Primera Lectura: del libro de la Sabiduría 7: 7-11
Salmo Responsorial, del salmo 89; Sácianos, Señor, de tu misericordia.
Segunda Lectura: de la carta a los Hebreos 4: 12-13
Evangelio: Marcos 10: 178-30.
Olvidar, perdonar, salvar de manera definitiva, solamente tú, Señor. Concédenos que la tristeza y la amargura, el desánimo que nos empuja a devaluarnos por la conciencia de nuestras faltas y pecados, queden borrados por la presencia de tu misericordia, de otra forma “¿quién habría, Señor, que se salvara?”
Ojalá,
convencidos, insistamos en la oración que abre el interior hacia los demás, los
que tenemos a nuestro alcance y los lejanos a los que nos une la realidad
humana y la misión bautismal: “que te descubramos en todos y –de verdad- te
amemos y sirvamos en cada uno”. Es muy fácil pedirlo y aun aceptarlo en la
mente, necesitamos que lata en el corazón y viva en las obras; ahí está la
“sabiduría”, la auténtica, la que nos llega a través del Espíritu, si
permitimos que la palabra “penetre hasta la médula de los huesos y divida la
entraña”. Recibirla es constatar que “con ella nos llegan todos los bienes”,
los que perduran, los que pesan más que todas las riquezas de la tierra, la que
mide y discierne creaturas y contorno, la que ilumina, “con luz que no se
apaga”, que “el ser para los otros” es el camino que acerca a Jesucristo, que
evita el ansia posesiva de “mis cosas, mi yo y mi egoísmo”.
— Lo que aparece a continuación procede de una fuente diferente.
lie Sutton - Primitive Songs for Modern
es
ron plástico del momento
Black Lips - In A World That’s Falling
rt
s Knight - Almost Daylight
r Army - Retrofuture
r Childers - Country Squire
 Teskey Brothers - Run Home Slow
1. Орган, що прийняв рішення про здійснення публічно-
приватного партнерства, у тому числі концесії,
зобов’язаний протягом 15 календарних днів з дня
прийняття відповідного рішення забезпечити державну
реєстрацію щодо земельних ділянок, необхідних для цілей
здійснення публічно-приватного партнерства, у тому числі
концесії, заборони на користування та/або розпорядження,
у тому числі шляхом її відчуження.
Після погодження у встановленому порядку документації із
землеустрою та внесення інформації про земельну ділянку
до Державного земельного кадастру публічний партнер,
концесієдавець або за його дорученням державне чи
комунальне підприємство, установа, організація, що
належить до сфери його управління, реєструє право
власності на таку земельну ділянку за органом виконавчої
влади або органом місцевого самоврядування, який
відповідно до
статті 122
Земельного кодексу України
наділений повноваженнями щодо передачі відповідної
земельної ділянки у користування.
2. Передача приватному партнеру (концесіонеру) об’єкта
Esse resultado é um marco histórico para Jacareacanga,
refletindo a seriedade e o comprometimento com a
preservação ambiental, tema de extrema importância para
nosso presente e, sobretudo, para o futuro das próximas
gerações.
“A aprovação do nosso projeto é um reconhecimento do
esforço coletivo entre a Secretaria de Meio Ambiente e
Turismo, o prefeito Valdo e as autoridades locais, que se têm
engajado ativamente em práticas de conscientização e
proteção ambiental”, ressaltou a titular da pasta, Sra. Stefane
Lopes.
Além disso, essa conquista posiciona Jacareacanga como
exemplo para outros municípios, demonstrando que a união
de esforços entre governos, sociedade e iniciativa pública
Más allá del mero cumplimiento, el reino es mucho más
La
espada corta y rasga, le tememos; pero ella limpia y “deja al descubierto las
intenciones de nuestro corazón”, nos quita la confianza en la falsa coraza que
nos daban los bienes conseguidos, derrumba merecimientos “comerciales”, y nos
impulsa a cambiar la mirada, a ir más allá del mero
seguro que anhelamos la mirada amorosa de Jesús que nos llama, que ha trazado
el camino con su propia pisada, que espera de nosotros la respuesta precisa que
supera horizontes terrenos, que escucha, acoge y vive la invitación concreta:
“ve, y vende lo que tienes, da el dinero a los pobres y así tendrás un tesoro
en los cielos. Después, ven y sígueme”. ¿Qué sucedió en el joven que “se acercó
corriendo y se arrodilló ante Jesús”? No bastaron palabras ni mirada envueltas
en cariño, pudo más lo cercano, lo pensado como algo seguro, y se alejó con la
tristeza rodeándole las manos, el corazón, la mente y el camino.
El comentario de Jesús nos estremece,
su mirada ha variado, su palabra incita, sin violentar, a examinarnos por
dentro, todos juntos, individual y colectivamente: “hijitos, ¡qué difícil es
para los que confían en las riquezas, entrar en el reino de dios!”. No bastan
los deseos, por muy altos que sean.
"Síganme”, ¿abandonado todo, especialmente a este “yo” que tanto cuido?; ¡qué difícil romper las ataduras que con tanto trabajo hemos unido!, si esta es la consigna, “¿quién puede salvarse?”.
Sintamos, oigamos la palabra, captemos la mirada, otra vez cariñosa, que nos llevan a la esperanza que toca la certeza: “es imposible para los hombres, mas no para Dios. Para dios todo es posible”. ¡Que Jesús Eucaristía, nos repita la promesa y le creamos!